Après avoir mentionné ces détails pour montrer encore une fois qu’il n’y a rien de nouveau sous le soleil, nous descendrons brusquement le cours des âges jusqu’en 1896. C’est en Styrie, à cette date, qu’un certain nombre de propriétaires de la commune de Windisch-Feistritz près Marburg, sur la ligne de Vienne à Trieste, songèrent à établir contre la grêle une défense rationnelle par l’application scientifique d’une ancienne tradition du pays, d’après laquelle les orages pourraient être dissipés à coups de fusil tirés à blanc. L’année suivante (1897), ils observèrent l’absence complète de toute chute de grêle dans le rayon protégé par les trente-trois stations qu’ils avaient établies. Chacune de ces stations comportait une pièce d’artillerie primitive, braquée vers le ciel, et constituée par un billot de chêne supportant lui-même une cheminée conique de locomotive hors d’usage. On introduisait dans ce détonateur une bombe chargée de 80 grammes de poudre et assez analogue aux pétards qu’on fait éclater pour annoncer bruyamment l’ouverture des fêtes de village. Un fracas énorme se produisait ; à un sourd grondement succédait un sifflement prolongé, et à la grêle imminente se substituait une pluie inoffensive. Le succès fut tel que, dès lors, on ne songea plus à discuter le principe de l’utilité des expériences, mais à en améliorer les conditions : en construisant des pièces d’artillerie moins rudimentaires, plus grandes et capables de supporter une charge double ou triple (200 ou 250 grammes), en s’ingéniant à obtenir, soit des caisses d’épargne locales, soit des autorités, des facilités de paiement pour l’installation et des réductions sur le tarif de la poudre, que le gouvernement finit par leur laisser à 0 fr. 30 le kilogramme.
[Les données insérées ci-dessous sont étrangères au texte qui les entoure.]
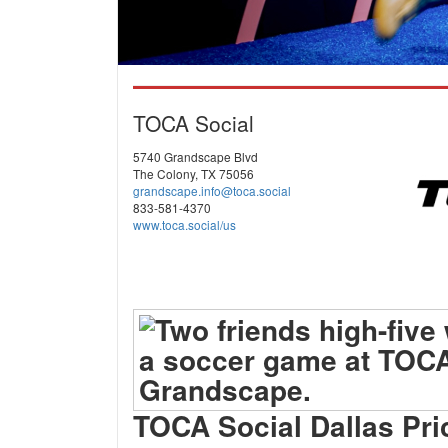
TOCA Social
5740 Grandscape Blvd
The Colony, TX 75056
grandscape.info@toca.social
833-581-4370
www.toca.social/us
TOCA Social Dallas Pri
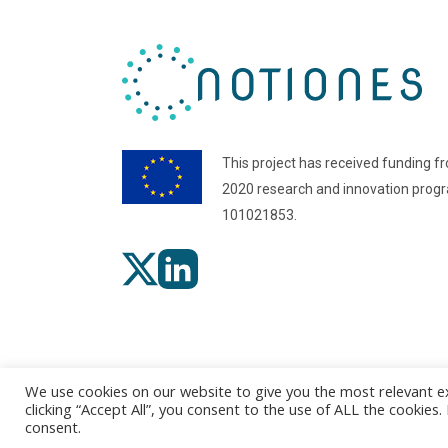
This project has received funding f
2020 research and innovation pro
101021853.
We use cookies on our website to give you the most relevant e
clicking “Accept All”, you consent to the use of ALL the cookies
consent.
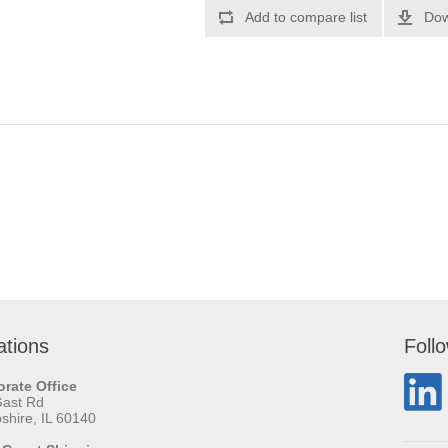
Add to compare list
Dow
ations
Foll
rate Office
Gast Rd
hire, IL 60140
Quant aux stations, reliées mutuellement par un réseau télégraphique, elles ne devaient pas être éloignées de plus d’un demi-kilomètre. Dès que les appareils télégraphiques signalaient une perturbation dans l’atmosphère, le tir devait commencer et se continuer ensuite sans interruption jusqu’à la fin de l’orage. Pour expliquer son effet bienfaisant, on prétendait que l’ébranlement aérien produit par l’explosion atteignait les couches relativement

  1. Leschevin, de Dijon, raconte (1806) que le marquis de Chevriers avait longtemps employé ce moyen dans ses terres du Maçonnais, et que son exemple avait été imité.